▶ [EXERCISE INSTRUCTIONS]:
Transcribe the lines of the entries below, starting with the line that contains "Which series changed" and continuing through the end of the entries. Leave the pictures out of your copy.

(Entries contained in a dataset)
• • • • •

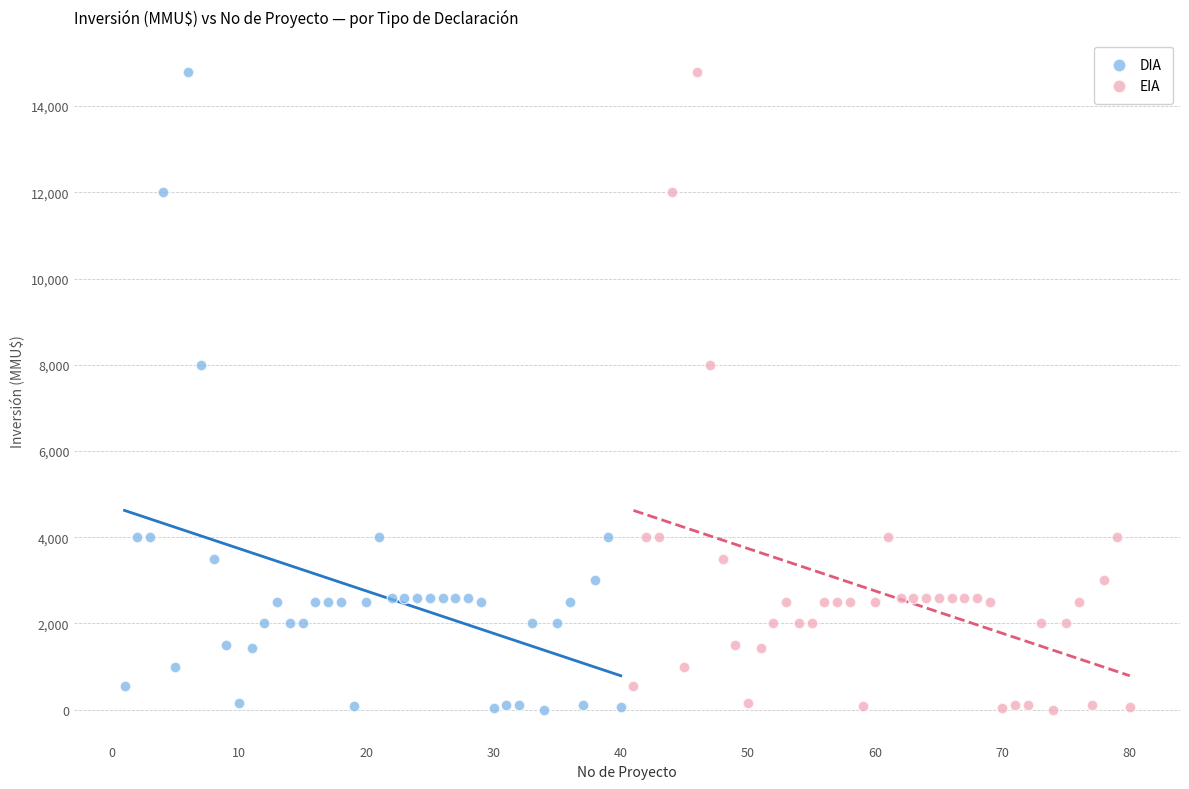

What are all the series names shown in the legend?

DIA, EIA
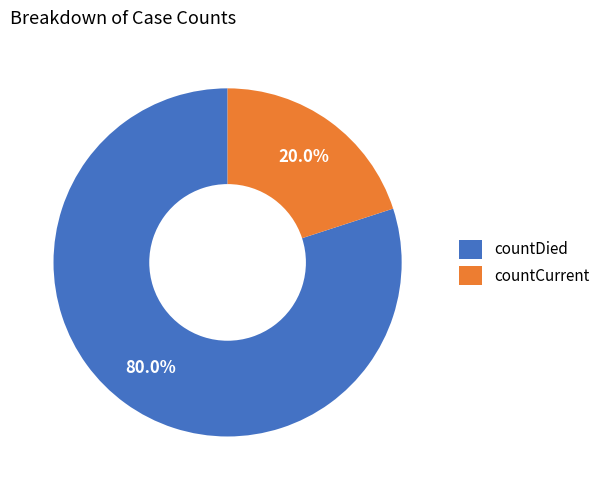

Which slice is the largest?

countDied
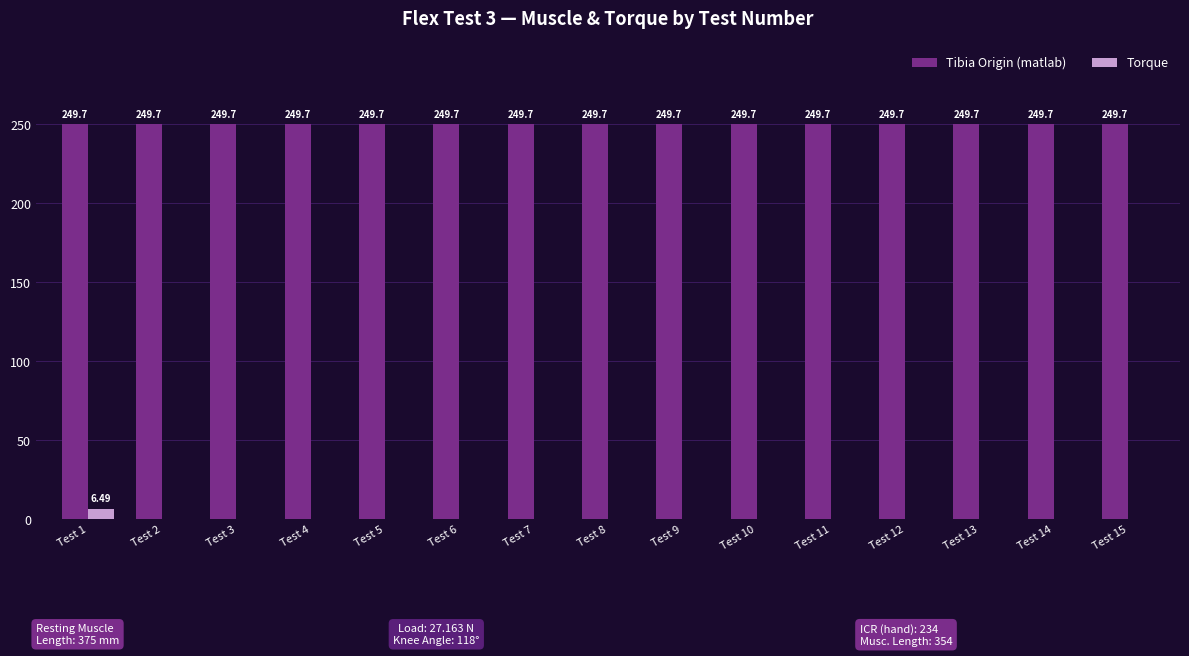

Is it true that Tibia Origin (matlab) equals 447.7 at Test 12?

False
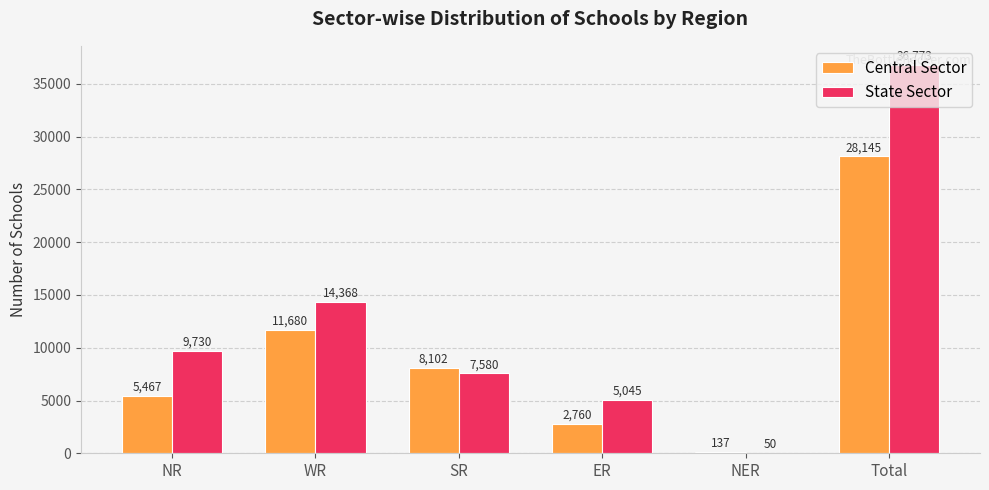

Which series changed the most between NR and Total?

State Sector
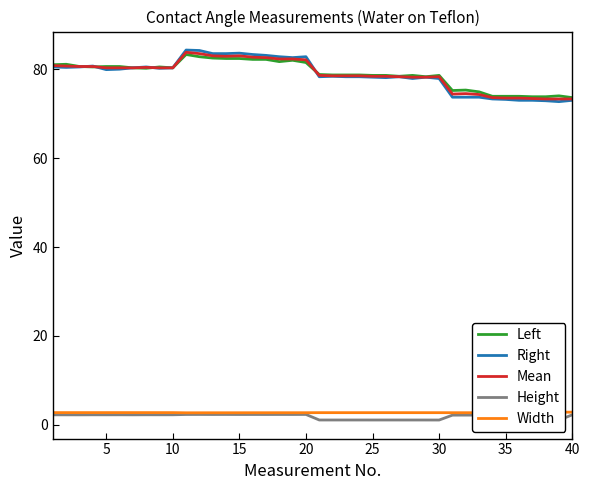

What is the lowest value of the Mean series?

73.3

• • • • •

▶ [EXPECTED ANSWER]:
Which series changed the most between NR and Total?

State Sector

What is the lowest value of the Mean series?

73.3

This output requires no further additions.